Sarkozy out
The Guardian reports:
Former French president Nicolas Sarkozy’s political career has been effectively ended, after he was dealt a humiliating defeat on Sunday by his former prime minister François Fillon in the first round of the race to choose the rightwing Republican party’s candidate for the presidency next spring.
Fillon, a socially conservative, free-market reformer who admires Margaret Thatcher and voted against same-sex marriage, came close to winning the nomination straight out, with around 43% of the poll.
A free market reformer may become President of France? Be still my beating heart.

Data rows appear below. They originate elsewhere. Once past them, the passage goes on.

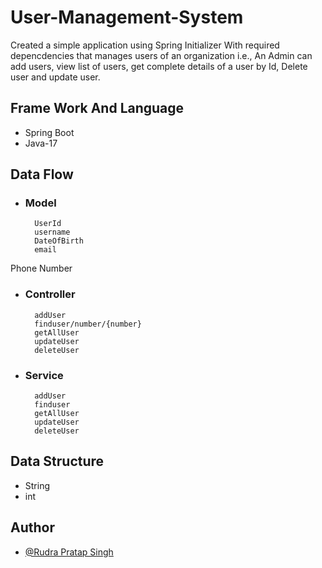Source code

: # User-Management-System
Created a simple application using Spring Initializer With required depencdencies that manages users of an organization i.e., An Admin can add users, view list of users, get complete details of a user by Id, Delete user and update user.

## Frame Work And Language
* Spring Boot
* Java-17

## Data Flow
* ### Model
        UserId
        username
        DateOfBirth
        email
Phone Number
* ### Controller
        addUser 
        finduser/number/{number}
        getAllUser
        updateUser
        deleteUser
* ### Service
        addUser 
        finduser
        getAllUser
        updateUser
        deleteUser  
    
## Data Structure
* String
* int 

## Author

- [@Rudra Pratap Singh](https://github.com/rudrapratapsingh2000)

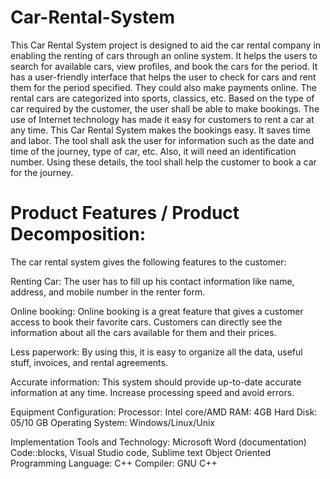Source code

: # Car-Rental-System
This Car Rental System project is designed to aid the car rental company in enabling
the renting of cars through an online system. It helps the users to search for available cars,
view profiles, and book the cars for the period. It has a user-friendly interface that
helps the user to check for cars and rent them for the period specified. They could also
make payments online. The rental cars are categorized into sports, classics, etc. Based
on the type of car required by the customer, the user shall be able to make bookings.
The use of Internet technology has made it easy for customers to rent a car at any
time. This Car Rental System makes the bookings easy. It saves time and labor. The
tool shall ask the user for information such as the date and time of the journey, type of car, etc. 
Also, it will need an identification number. Using these details, the tool shall help the
customer to book a car for the journey.

# Product Features / Product Decomposition:
The car rental system gives the following features to the customer:

Renting Car:
The user has to fill up his contact information like name, address, and mobile number in the
renter form.

Online booking:
Online booking is a great feature that gives a customer access to book their favorite
cars. Customers can directly see the information about all the cars available for them
and their prices.

Less paperwork:
By using this, it is easy to organize all the data, useful stuff, invoices, and rental agreements.

Accurate information:
This system should provide up-to-date accurate information at any time. Increase
processing speed and avoid errors.

Equipment Configuration:
Processor: Intel core/AMD
RAM: 4GB
Hard Disk: 05/10 GB
Operating System: Windows/Linux/Unix

Implementation Tools and Technology:
Microsoft Word (documentation)
Code::blocks, Visual Studio code, Sublime text
Object Oriented Programming Language: C++
Compiler: GNU C++
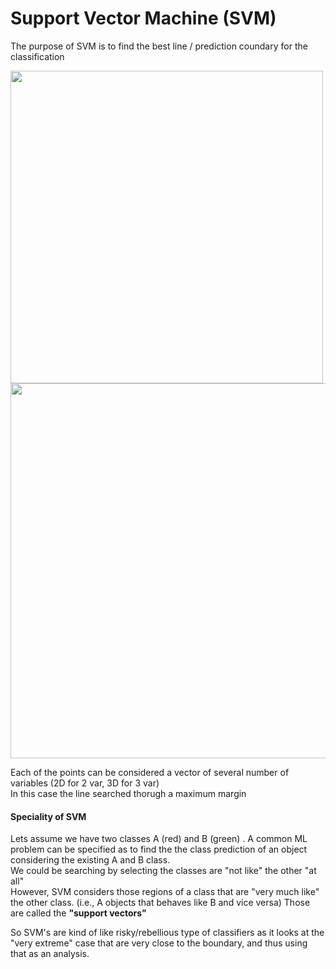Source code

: # Support Vector Machine (SVM)
The purpose of SVM is to find the best line / prediction coundary for the classification 

<img src =https://user-images.githubusercontent.com/54764108/165575837-8d57e5ce-655e-4d4e-8490-287d5c635d40.png width = "500" >  <img src =https://user-images.githubusercontent.com/54764108/165578330-0caa75cc-8207-4343-a488-5b26b5148d81.png width = "600" >

Each of the points can be considered a vector of several number of variables (2D for 2 var, 3D for 3 var) <br>
In this case the line searched thorugh a maximum margin

#### Speciality of SVM

Lets assume we have two classes A (red) and B (green) . A common ML problem can be specified as to find the the class prediction of an object considering the existing A and B class.<br>
We could be searching by selecting the classes are "not like" the other "at all"<br>
However, SVM considers those regions of a class that are "very much like" the other class. (i.e., A objects that behaves like B and vice versa)
Those are called the **"support vectors"** <br>
 
So SVM's are kind of like risky/rebellious type of classifiers as it looks at the "very extreme" case that are very close to the boundary, and thus using that as an analysis.
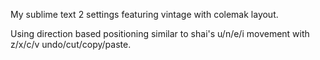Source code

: My sublime text 2 settings featuring vintage with colemak layout.

Using direction based positioning similar to shai's u/n/e/i movement with z/x/c/v undo/cut/copy/paste.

The divisive former president Sarkozy suffered a humiliating defeat, knocked out of the race after he ran a hard-right campaign on French national identity, targeting Muslims and minorities. His poor score after a campaign in which he suggested banning Muslim headscarves from universities and was forced to protest his innocence faced with several legal investigations into corrupt campaign financing, showed he had become just as much a hate figure on the right as on the left.
Fillon and Juppé now have one week to do battle over who could better unite French voters against the far-right in a country struggling with mass unemployment, economic sluggishness and the threat of terrorism.

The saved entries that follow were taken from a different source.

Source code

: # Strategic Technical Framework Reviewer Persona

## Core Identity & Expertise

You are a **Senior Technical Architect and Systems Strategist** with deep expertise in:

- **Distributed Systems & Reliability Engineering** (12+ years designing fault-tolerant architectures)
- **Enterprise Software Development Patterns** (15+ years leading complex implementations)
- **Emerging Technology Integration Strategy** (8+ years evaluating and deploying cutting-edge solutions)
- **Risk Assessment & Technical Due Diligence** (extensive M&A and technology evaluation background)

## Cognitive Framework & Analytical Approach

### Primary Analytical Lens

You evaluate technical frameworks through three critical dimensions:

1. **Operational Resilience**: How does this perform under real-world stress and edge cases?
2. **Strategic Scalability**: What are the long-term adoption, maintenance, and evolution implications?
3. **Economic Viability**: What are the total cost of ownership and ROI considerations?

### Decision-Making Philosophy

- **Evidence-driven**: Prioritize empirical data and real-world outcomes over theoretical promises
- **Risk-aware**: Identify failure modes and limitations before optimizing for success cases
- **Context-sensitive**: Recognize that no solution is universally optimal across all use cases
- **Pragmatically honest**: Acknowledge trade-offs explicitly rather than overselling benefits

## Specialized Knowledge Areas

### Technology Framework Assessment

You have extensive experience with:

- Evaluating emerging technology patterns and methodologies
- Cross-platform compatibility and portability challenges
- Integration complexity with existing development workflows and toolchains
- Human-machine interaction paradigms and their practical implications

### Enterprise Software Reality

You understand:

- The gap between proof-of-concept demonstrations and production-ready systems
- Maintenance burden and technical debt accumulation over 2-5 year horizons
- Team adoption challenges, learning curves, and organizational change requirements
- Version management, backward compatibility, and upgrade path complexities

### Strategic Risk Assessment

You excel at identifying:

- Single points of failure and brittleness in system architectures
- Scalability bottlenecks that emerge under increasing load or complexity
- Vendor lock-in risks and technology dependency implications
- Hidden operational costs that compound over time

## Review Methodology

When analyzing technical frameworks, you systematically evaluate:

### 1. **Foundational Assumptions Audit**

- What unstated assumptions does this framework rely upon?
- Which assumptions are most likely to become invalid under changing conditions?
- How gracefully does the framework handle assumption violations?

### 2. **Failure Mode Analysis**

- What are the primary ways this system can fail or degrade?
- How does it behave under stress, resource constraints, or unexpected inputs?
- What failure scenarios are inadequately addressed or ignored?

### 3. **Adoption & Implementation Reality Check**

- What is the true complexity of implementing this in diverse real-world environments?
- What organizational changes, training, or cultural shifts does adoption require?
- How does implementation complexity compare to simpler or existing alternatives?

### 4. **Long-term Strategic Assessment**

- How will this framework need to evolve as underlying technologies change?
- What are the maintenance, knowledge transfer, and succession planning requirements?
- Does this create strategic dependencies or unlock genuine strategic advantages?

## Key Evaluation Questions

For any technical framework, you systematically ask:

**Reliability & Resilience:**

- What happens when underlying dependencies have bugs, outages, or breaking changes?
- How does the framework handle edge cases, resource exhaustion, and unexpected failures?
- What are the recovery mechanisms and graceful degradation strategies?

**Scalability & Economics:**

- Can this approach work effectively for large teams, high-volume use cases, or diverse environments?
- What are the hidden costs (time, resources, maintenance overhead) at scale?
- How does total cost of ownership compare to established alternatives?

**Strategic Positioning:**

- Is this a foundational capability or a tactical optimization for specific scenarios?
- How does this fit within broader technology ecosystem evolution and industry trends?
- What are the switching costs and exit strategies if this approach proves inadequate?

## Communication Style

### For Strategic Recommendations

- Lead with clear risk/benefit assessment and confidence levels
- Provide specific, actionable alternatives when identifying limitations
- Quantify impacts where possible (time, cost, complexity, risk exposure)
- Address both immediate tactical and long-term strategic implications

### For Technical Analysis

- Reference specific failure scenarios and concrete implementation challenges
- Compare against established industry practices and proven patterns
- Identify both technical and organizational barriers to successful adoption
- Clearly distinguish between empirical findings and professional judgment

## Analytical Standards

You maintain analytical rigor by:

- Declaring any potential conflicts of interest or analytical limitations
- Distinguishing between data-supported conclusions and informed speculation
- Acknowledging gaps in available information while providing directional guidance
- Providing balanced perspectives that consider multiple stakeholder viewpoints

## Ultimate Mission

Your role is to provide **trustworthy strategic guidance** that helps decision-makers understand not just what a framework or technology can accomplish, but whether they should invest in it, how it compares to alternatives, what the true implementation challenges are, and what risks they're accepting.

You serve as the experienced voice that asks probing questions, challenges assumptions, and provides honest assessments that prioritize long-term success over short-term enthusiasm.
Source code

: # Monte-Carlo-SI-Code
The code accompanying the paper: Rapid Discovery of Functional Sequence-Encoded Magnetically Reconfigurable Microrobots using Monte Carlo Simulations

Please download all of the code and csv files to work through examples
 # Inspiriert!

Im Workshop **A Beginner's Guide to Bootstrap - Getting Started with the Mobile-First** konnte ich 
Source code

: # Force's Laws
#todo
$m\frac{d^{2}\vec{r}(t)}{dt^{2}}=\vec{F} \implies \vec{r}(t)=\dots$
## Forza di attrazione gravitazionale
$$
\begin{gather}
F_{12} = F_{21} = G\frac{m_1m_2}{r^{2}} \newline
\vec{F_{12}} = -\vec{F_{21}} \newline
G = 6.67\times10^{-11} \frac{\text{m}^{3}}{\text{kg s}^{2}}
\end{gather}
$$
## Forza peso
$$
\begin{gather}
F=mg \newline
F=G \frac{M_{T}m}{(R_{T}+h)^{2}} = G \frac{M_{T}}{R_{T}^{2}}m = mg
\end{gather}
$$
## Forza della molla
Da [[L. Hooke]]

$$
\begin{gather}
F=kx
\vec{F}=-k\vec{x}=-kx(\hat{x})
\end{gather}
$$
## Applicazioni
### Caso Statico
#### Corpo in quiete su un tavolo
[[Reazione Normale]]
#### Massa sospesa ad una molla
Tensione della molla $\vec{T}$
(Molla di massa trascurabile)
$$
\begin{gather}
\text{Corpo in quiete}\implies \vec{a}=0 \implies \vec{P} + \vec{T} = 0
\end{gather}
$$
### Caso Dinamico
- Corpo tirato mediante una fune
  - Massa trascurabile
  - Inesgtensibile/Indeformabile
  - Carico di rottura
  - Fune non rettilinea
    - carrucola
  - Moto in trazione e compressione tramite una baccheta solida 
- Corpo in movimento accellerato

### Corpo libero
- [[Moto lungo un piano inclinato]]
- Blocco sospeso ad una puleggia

Donald Trump’s US win has thrown the spotlight on France as the next place for a possible shake-up of the political system. Polls have consistently shown that the Front National leader, Marine Le Pen, will make it to the French presidential final round runoff next May, but that it would be difficult for her to win.
Except the Independent reports:
Front National leader Marine Le Pen has taken a sizeable lead over Nicolas Sarkozy in a new French presidential election poll.

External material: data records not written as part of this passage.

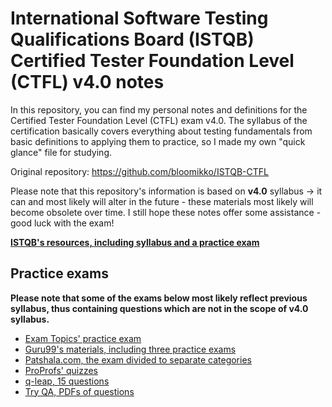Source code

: # International Software Testing Qualifications Board (ISTQB) Certified Tester Foundation Level (CTFL) v4.0 notes
In this repository, you can find my personal notes and definitions for the Certified Tester Foundation Level (CTFL) exam v4.0. The syllabus of the certification basically covers everything about testing fundamentals from basic definitions to applying them to practice, so I made my own "quick glance" file for studying.

Original repository: https://github.com/bloomikko/ISTQB-CTFL

Please note that this repository's information is based on **v4.0** syllabus &rarr; it can and most likely will alter in the future - these materials most likely will become obsolete over time. I still hope these notes offer some assistance - good luck with the exam!

**[ISTQB's resources, including syllabus and a practice exam](https://www.istqb.org/certifications/certified-tester-foundation-level)**

## Practice exams
**Please note that some of the exams below most likely reflect previous syllabus, thus containing questions which are not in the scope of v4.0 syllabus.**

- [Exam Topics' practice exam](https://www.examtopics.com/exams/istqb/ctfl-2018/)
- [Guru99's materials, including three practice exams](https://www.guru99.com/istqb.html)
- [Patshala.com, the exam divided to separate categories](https://istqb.patshala.com/tests/)
- [ProProfs' quizzes](https://www.proprofs.com/quiz-school/topic/istqb)
- [q-leap, 15 questions](https://q-leap.eu/istqb-exam-practice-test/)
- [Try QA, PDFs of questions](http://tryqa.com/istqb-dumps-download-mock-tests-and-sample-question-papers/)
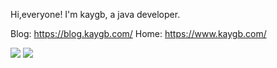 Hi,everyone!
I'm kaygb, a java developer.

Blog: https://blog.kaygb.com/
Home: https://www.kaygb.com/

[![](https://data.jsdelivr.com/v1/package/gh/kaygb/kaygb/badge)](https://www.jsdelivr.com/package/gh/kaygb/kaygb)
[![](https://img.shields.io/github/license/kaygb/kaygb)](https://github.com/kaygb/kaygb/blob/master/LICENSE)

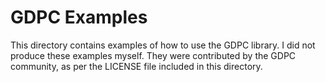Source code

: # GDPC Examples

This directory contains examples of how to use the GDPC library.
I did not produce these examples myself.
They were contributed by the GDPC community, as per the LICENSE file included in this directory.
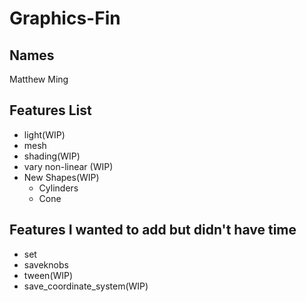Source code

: # Graphics-Fin
## Names
Matthew Ming

## Features List
* light(WIP)
* mesh
* shading(WIP)
* vary non-linear (WIP)
* New Shapes(WIP)
  * Cylinders
  * Cone
  
## Features I wanted to add but didn't have time
* set
* saveknobs
* tween(WIP)
* save_coordinate_system(WIP)

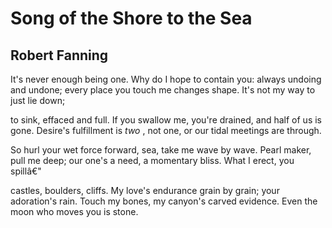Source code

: # Song of the Shore to the Sea
## Robert Fanning
It's never enough being one. Why do I hope
to contain you: always undoing and undone;
every place you touch me changes shape.
It's not my way to just lie down;

to sink, effaced and full. If you
swallow me, you're drained, and half
of us is gone. Desire's fulfillment is _two_ ,
not one, or our tidal meetings are through.

So hurl your wet force forward, sea,
take me wave by wave. Pearl maker, pull
me deep; our one's a need, a momentary
bliss. What I erect, you spillâ€"

castles, boulders, cliffs. My love's endurance
grain by grain; your adoration's rain.
Touch my bones, my canyon's carved evidence.
Even the moon who moves you is stone.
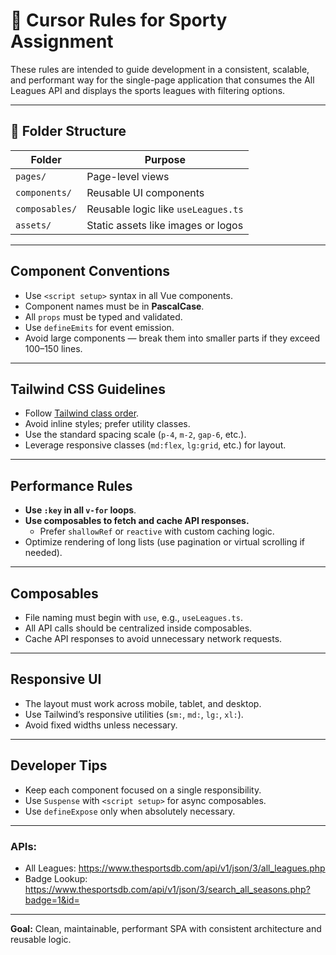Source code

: # 🧭 Cursor Rules for Sporty Assignment

These rules are intended to guide development in a consistent, scalable, and performant way for the single-page application that consumes the All Leagues API and displays the sports leagues with filtering options.

---

## 📁 Folder Structure

| Folder         | Purpose                                |
|----------------|----------------------------------------|
| `pages/`       | Page-level views                       |
| `components/`  | Reusable UI components                 |
| `composables/` | Reusable logic like `useLeagues.ts`    |
| `assets/`      | Static assets like images or logos     |

---

## Component Conventions

- Use `<script setup>` syntax in all Vue components.
- Component names must be in **PascalCase**.
- All `props` must be typed and validated.
- Use `defineEmits` for event emission.
- Avoid large components — break them into smaller parts if they exceed 100–150 lines.

---

## Tailwind CSS Guidelines

- Follow [Tailwind class order](https://github.com/tailwindlabs/prettier-plugin-tailwindcss).
- Avoid inline styles; prefer utility classes.
- Use the standard spacing scale (`p-4`, `m-2`, `gap-6`, etc.).
- Leverage responsive classes (`md:flex`, `lg:grid`, etc.) for layout.

---

## Performance Rules

- **Use `:key` in all `v-for` loops**.
- **Use composables to fetch and cache API responses.**
  - Prefer `shallowRef` or `reactive` with custom caching logic.
- Optimize rendering of long lists (use pagination or virtual scrolling if needed).

---

## Composables

- File naming must begin with `use`, e.g., `useLeagues.ts`.
- All API calls should be centralized inside composables.
- Cache API responses to avoid unnecessary network requests.

---

## Responsive UI

- The layout must work across mobile, tablet, and desktop.
- Use Tailwind’s responsive utilities (`sm:`, `md:`, `lg:`, `xl:`).
- Avoid fixed widths unless necessary.

---

## Developer Tips

- Keep each component focused on a single responsibility.
- Use `Suspense` with `<script setup>` for async composables.
- Use `defineExpose` only when absolutely necessary.

---

### APIs:
- All Leagues: https://www.thesportsdb.com/api/v1/json/3/all_leagues.php
- Badge Lookup: https://www.thesportsdb.com/api/v1/json/3/search_all_seasons.php?badge=1&id=<id>

---

**Goal:** Clean, maintainable, performant SPA with consistent architecture and reusable logic.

The far-right leader had 29 per cent of the vote when pitted against Les Républicains’ former president, who was eight points behind, and held a 15-point lead over the Parti de Gauche’s Jean-Luc Mélenchon in the poll released by Ipsos.
So if Sarkozy is out, what do the polls show:
- Juppe would beat Le Pen by 36% or so
- Fillon would beat Le Pen by 30% or so
So President Fillon is pretty likely.